◆ **TEXT TO READ**:
***
First things first: both novae and supernovae are rare events. When you're trying to detect a rare event, you're faced with two challenges: maximizing your "probability of detection'', and dealing with the inevitable "false-alarm rate''. It seems simplistic to point out that when an event is rare, you need to look long and hard before you're likely to see it. Nevertheless, it's a fundamental truth about these events. Also, when an event is rare, you're quite likely to see things that look like your target, but turn out not to be. Those things that look like a nova, might be a nova, get your heart rate up, and then turn out to be something much more pedestrian, are called "false alarms''. The trick is to distinguish them as false before you report them. There are far too many false alarms reported. Although such erroneous reports are certainly not the exclusive domain of amateurs, you should anticipate that the Central Bureau for Astronomical Telegrams will be much more leery of an amateur's discovery report than they would be of a comparable report from a well-known and well-regarded professional astronomer or observatory. They will expect you to take great care to confirm that your discovery is what you say it is before you make a report, and they are likely to query you about how you confirmed your discovery before they accept your report [13].
***
◆ **EXERCISE BRIEF**: What two challenges does the text on detecting novae and supernovae say you face when trying to detect a rare event?

(Stored dataset items)
***
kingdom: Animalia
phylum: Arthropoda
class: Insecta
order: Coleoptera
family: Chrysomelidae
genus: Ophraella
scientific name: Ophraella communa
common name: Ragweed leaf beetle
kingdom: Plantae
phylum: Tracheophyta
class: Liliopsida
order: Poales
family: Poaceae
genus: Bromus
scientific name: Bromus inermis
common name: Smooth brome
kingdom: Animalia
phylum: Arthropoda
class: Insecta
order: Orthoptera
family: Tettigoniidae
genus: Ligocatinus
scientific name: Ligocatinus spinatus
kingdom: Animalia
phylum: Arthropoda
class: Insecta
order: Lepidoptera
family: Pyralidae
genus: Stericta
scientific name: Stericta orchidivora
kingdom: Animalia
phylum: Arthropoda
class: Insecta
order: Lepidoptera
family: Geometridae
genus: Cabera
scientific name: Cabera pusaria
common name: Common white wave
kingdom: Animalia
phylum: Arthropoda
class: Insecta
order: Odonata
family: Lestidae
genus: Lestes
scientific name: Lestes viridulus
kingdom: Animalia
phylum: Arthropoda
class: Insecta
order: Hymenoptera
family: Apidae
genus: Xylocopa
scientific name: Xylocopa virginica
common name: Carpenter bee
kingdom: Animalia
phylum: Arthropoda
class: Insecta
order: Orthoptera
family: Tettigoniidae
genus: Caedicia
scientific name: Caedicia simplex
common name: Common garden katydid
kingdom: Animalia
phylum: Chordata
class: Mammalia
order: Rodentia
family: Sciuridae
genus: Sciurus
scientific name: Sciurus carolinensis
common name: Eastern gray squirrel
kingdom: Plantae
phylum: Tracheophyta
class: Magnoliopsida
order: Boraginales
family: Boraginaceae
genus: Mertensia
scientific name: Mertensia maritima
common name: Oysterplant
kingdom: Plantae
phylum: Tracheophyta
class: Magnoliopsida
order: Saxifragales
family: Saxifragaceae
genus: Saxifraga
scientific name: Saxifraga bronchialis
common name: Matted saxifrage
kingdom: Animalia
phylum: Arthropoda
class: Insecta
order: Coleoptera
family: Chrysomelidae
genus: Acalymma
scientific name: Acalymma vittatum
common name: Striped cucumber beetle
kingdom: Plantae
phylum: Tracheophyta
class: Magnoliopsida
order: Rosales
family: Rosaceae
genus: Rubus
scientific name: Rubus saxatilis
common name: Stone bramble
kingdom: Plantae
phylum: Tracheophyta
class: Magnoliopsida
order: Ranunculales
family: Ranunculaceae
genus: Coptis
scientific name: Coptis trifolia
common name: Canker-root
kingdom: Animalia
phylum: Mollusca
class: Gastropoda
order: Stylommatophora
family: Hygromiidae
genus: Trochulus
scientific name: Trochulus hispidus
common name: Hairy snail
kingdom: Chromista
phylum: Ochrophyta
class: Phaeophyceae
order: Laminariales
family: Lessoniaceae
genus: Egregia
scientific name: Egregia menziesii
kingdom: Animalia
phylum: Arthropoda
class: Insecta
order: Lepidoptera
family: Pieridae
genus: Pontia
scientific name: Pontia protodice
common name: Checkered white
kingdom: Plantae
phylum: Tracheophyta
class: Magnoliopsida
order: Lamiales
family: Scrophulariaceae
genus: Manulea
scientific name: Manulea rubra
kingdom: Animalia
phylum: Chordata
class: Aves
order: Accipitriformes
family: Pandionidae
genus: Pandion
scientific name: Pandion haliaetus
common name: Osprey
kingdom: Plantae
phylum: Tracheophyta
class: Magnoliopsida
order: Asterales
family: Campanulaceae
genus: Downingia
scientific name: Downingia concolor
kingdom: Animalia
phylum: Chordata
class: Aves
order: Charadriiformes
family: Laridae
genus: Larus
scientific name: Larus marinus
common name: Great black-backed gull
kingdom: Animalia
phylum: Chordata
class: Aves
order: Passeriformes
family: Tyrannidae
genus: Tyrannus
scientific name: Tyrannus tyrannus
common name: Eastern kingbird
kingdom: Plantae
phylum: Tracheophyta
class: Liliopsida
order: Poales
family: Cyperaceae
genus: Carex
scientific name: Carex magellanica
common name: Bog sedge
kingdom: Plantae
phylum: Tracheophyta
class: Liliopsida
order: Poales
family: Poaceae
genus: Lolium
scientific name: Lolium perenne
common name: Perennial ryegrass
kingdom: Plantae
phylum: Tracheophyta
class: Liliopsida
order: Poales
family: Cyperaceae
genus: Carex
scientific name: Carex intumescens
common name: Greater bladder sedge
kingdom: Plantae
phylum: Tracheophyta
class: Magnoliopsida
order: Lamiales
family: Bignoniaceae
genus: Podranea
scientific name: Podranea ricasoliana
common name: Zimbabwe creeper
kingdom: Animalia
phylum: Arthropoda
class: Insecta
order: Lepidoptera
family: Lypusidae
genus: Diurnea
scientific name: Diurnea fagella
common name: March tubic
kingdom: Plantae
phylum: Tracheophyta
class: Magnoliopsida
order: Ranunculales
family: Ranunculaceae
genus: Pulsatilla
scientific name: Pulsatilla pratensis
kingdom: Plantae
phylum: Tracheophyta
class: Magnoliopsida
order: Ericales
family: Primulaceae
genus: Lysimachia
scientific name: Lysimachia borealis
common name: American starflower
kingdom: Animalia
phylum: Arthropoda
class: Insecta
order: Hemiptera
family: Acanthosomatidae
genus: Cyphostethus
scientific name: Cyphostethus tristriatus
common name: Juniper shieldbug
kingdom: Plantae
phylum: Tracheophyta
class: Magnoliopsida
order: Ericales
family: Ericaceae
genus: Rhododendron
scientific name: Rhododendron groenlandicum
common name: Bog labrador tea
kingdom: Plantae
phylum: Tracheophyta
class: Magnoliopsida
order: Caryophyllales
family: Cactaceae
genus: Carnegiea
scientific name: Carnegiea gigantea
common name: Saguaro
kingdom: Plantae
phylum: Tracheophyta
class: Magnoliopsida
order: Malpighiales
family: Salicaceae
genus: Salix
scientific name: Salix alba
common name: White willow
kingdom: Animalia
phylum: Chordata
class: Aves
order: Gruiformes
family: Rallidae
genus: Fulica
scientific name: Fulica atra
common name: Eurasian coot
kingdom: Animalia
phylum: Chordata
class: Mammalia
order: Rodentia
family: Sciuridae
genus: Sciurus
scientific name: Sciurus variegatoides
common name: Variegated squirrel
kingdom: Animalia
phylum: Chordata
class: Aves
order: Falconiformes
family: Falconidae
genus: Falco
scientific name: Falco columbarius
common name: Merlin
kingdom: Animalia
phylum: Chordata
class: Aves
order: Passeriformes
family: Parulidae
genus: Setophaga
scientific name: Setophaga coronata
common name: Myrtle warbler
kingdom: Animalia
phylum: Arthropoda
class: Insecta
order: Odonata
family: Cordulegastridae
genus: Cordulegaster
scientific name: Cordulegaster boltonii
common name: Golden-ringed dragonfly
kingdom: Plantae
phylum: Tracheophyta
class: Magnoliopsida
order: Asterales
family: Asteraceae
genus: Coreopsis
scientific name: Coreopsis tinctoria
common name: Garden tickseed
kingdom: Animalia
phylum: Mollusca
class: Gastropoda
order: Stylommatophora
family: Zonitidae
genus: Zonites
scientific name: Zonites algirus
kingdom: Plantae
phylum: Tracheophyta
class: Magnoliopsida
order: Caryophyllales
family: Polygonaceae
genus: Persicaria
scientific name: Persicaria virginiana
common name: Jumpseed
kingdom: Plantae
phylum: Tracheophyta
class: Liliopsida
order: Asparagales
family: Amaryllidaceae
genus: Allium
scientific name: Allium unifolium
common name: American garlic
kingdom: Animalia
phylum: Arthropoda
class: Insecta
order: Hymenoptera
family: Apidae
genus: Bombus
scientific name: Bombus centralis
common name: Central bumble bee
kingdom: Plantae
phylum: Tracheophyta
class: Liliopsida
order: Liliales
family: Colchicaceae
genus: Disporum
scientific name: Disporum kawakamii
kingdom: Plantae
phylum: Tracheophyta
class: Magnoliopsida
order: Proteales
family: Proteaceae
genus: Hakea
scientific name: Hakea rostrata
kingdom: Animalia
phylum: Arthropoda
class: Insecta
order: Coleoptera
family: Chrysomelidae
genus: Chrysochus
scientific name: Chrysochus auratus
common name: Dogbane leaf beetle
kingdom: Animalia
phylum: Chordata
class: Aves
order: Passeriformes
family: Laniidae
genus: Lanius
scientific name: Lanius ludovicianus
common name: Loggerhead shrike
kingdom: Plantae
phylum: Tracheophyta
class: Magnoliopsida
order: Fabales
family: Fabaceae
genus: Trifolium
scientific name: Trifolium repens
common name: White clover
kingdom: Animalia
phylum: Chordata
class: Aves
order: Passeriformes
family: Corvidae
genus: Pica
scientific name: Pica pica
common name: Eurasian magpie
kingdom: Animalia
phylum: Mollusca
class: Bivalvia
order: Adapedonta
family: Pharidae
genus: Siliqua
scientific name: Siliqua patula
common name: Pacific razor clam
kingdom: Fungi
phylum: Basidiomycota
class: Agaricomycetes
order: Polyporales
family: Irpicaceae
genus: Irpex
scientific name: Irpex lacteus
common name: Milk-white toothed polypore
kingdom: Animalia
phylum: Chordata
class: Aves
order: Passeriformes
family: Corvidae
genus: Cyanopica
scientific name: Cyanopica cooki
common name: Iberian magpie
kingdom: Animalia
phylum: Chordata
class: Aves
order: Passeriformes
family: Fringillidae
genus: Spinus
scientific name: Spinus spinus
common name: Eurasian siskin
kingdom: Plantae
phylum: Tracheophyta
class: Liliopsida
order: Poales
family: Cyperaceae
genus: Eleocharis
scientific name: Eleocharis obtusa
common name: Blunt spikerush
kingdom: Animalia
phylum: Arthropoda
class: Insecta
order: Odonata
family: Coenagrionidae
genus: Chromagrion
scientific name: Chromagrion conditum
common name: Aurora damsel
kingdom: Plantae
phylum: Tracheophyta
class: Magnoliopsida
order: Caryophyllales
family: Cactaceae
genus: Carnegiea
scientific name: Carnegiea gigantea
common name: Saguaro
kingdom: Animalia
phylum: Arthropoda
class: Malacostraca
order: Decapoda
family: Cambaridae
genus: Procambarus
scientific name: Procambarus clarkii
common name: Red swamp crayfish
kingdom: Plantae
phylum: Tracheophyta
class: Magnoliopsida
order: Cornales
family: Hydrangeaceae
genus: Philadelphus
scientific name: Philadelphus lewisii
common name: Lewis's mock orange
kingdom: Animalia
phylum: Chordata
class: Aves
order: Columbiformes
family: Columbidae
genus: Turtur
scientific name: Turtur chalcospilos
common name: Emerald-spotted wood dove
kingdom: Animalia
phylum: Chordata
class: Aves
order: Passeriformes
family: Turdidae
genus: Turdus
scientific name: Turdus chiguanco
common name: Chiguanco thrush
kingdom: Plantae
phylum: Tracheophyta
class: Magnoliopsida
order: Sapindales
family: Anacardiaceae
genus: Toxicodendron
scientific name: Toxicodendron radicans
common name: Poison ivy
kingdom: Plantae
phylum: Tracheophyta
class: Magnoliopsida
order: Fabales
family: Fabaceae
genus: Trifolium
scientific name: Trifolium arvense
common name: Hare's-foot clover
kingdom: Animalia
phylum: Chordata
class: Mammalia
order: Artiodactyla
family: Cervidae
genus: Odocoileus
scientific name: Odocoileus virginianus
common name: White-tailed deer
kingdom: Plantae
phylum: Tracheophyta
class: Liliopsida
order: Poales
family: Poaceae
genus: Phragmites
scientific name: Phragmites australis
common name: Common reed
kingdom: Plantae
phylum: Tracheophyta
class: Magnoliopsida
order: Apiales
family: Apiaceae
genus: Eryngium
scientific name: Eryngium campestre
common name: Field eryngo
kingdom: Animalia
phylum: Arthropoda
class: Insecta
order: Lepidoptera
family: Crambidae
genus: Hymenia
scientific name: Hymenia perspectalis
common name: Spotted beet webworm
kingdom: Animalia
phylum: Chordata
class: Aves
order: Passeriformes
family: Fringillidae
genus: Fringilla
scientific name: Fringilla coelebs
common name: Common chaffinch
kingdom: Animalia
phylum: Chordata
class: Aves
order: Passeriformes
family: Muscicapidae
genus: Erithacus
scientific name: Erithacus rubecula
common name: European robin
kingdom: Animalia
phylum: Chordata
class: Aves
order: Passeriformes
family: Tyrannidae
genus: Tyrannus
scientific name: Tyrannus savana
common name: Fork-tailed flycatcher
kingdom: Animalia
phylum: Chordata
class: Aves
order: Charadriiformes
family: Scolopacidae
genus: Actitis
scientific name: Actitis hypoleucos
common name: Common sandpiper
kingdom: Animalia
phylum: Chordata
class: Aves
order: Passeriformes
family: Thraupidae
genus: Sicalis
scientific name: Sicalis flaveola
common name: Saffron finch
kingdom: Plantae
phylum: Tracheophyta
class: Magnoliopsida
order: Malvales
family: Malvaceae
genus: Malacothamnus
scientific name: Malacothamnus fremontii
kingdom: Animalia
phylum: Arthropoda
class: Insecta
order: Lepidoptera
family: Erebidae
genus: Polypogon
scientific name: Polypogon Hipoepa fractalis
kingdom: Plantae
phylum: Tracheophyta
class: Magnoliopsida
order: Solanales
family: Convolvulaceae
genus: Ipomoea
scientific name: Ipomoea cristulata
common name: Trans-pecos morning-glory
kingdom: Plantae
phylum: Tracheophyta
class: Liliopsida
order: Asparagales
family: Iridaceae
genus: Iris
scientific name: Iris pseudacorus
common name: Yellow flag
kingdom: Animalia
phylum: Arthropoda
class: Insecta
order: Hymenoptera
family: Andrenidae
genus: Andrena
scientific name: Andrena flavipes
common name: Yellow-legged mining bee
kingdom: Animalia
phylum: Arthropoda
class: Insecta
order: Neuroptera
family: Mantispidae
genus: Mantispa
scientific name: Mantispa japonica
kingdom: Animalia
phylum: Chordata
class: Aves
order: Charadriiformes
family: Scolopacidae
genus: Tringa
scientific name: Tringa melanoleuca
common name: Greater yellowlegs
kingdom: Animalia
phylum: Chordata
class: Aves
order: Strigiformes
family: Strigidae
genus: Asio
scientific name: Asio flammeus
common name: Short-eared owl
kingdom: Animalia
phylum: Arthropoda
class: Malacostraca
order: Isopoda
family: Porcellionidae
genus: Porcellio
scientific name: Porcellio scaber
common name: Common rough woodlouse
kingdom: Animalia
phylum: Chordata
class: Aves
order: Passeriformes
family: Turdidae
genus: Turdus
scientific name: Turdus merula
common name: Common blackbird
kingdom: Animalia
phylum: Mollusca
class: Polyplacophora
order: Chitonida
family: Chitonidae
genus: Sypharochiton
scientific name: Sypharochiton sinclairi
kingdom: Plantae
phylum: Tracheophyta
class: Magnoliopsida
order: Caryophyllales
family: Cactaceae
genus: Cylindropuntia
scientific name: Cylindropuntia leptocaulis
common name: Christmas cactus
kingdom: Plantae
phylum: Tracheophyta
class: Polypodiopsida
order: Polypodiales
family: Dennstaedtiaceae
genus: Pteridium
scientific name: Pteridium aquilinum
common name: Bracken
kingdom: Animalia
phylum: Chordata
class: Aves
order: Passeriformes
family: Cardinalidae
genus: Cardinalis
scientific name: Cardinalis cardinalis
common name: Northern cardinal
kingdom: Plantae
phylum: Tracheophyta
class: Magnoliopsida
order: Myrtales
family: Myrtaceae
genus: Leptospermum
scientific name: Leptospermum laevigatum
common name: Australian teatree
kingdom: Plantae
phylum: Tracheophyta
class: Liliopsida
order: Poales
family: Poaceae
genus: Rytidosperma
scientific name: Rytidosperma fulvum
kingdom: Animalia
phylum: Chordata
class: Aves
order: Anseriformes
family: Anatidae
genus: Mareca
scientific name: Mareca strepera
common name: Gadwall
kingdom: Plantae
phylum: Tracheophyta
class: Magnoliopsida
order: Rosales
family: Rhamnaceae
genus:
***
◆ **FINAL RESULT**: Maximizing your probability of detection and dealing with the inevitable false-alarm rate.